Adolescenti e istituzioni




Io spero che qualcuno mi pensi
Tra angoscia d'intrusione e angoscia di abbandono: è possibile una via d'uscita?

Centro Diurno "al di qua del bordo"
Asl Rm A, Comune Di Roma, Ufficio Scolastico - Regione Lazio
Romana Benevento*, Emanuela Canton**, Massimo de Rysky***, Alessandra Di Vico***, Maurizia Turchi ****



L’assetto organizzativo e mentale del Centro Diurno, fa riferimento ad un quadro teorico-clinico chiaro e al tempo stesso flessibile e sfumato, in maniera da potersi adattare in modo duttile ma contenitivo, al contesto di un’adolescenza attraversata da processi mentali disfunzionali e patologici ed esser capace di modificarsi di pari passo, all’evolversi delle situazioni diversificate di ciascun ragazzo.
Tali caratteristiche, pongono per tutto il gruppo dei “curanti”, la necessità di rinunciare a premesse teoriche rigide, a certezze di ruoli, di tollerare di essere posti ai margini di una pensabilità e, al tempo stesso, richiedono un’attenta e continua modulazione della distanza-vicinanza, una costante disposizione a tollerare diversi tipi di settings, nonché alla ridefinizione degli stessi.

[Voci di dati memorizzate]

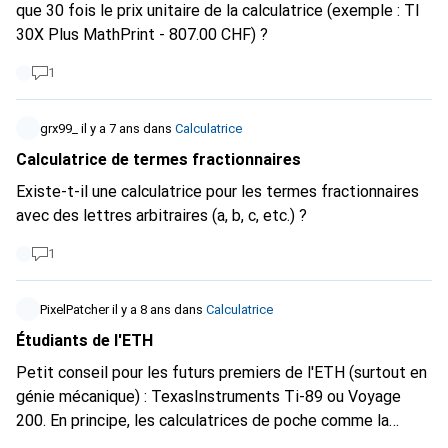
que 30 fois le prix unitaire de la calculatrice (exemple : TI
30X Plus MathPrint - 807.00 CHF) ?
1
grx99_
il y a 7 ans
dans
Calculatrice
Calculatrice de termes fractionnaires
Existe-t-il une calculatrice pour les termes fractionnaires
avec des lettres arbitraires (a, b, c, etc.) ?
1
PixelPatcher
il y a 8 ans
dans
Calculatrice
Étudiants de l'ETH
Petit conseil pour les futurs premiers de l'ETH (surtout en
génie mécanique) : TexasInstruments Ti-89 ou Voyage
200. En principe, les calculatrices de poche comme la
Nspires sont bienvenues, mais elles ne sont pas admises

## COSA FARE
Riporta il brano sul Centro Diurno da "Tali caratteristiche, pongono" fino a "ridefinizione degli stessi." compreso. I record sono materiale a sé, distinto dal brano.

## SOLUZIONE
Tali caratteristiche, pongono per tutto il gruppo dei “curanti”, la necessità di rinunciare a premesse teoriche rigide, a certezze di ruoli, di tollerare di essere posti ai margini di una pensabilità e, al tempo stesso, richiedono un’attenta e continua modulazione della distanza-vicinanza, una costante disposizione a tollerare diversi tipi di settings, nonché alla ridefinizione degli stessi.